◆ EXERCISE DESCRIPTION ◆
With all pictures omitted, return verbatim the lines from the beginning of the records below through the line containing "Salah satu sosok".

◆ PROVIDED RECORDS ◆
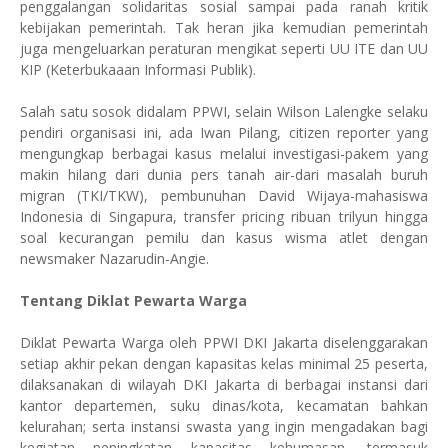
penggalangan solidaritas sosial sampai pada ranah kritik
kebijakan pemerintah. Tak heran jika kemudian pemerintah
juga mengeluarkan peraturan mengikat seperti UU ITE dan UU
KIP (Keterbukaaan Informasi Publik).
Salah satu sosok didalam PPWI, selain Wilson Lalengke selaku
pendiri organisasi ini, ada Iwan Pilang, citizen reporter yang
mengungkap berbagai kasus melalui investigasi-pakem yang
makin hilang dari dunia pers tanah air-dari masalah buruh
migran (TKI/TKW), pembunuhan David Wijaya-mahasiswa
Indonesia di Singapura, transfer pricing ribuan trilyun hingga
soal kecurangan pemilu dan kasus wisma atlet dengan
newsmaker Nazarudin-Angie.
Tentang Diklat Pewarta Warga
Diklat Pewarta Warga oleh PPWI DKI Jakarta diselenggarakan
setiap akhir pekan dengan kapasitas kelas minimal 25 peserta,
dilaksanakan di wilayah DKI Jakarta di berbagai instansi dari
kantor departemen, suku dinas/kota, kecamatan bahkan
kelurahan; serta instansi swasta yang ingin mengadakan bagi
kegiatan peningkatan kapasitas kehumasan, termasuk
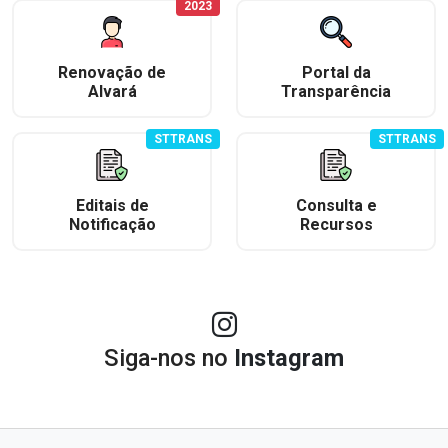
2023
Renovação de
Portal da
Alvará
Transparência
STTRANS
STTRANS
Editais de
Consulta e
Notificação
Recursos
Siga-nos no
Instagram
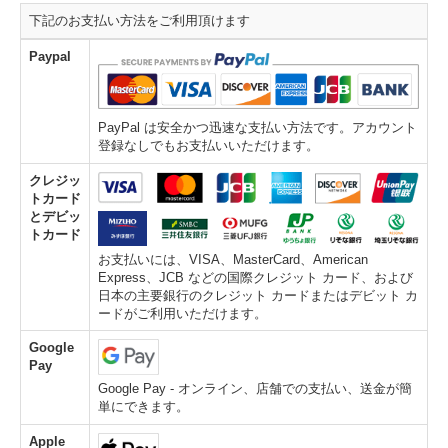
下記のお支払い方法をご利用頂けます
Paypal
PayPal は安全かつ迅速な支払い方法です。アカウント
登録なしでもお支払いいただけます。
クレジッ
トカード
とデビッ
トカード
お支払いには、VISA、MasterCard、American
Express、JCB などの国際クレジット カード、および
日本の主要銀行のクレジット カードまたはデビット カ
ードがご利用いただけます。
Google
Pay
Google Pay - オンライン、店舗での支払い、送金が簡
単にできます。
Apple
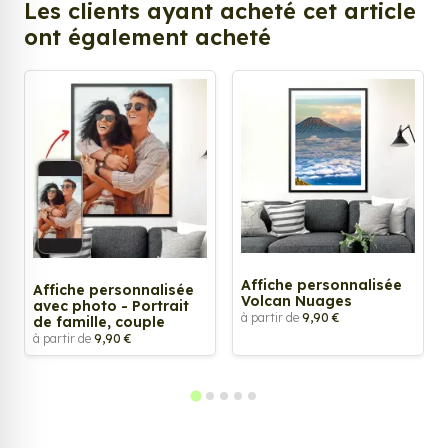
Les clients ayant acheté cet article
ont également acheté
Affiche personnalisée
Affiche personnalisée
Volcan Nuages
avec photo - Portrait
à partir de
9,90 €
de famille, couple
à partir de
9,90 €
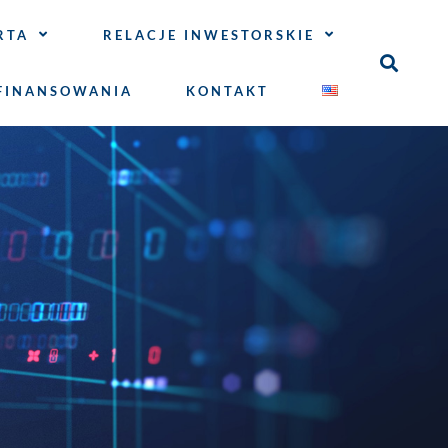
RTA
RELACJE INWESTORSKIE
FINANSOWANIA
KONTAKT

◆ RESPONSE BOX ◆
penggalangan solidaritas sosial sampai pada ranah kritik
kebijakan pemerintah. Tak heran jika kemudian pemerintah
juga mengeluarkan peraturan mengikat seperti UU ITE dan UU
KIP (Keterbukaaan Informasi Publik).
Salah satu sosok didalam PPWI, selain Wilson Lalengke selaku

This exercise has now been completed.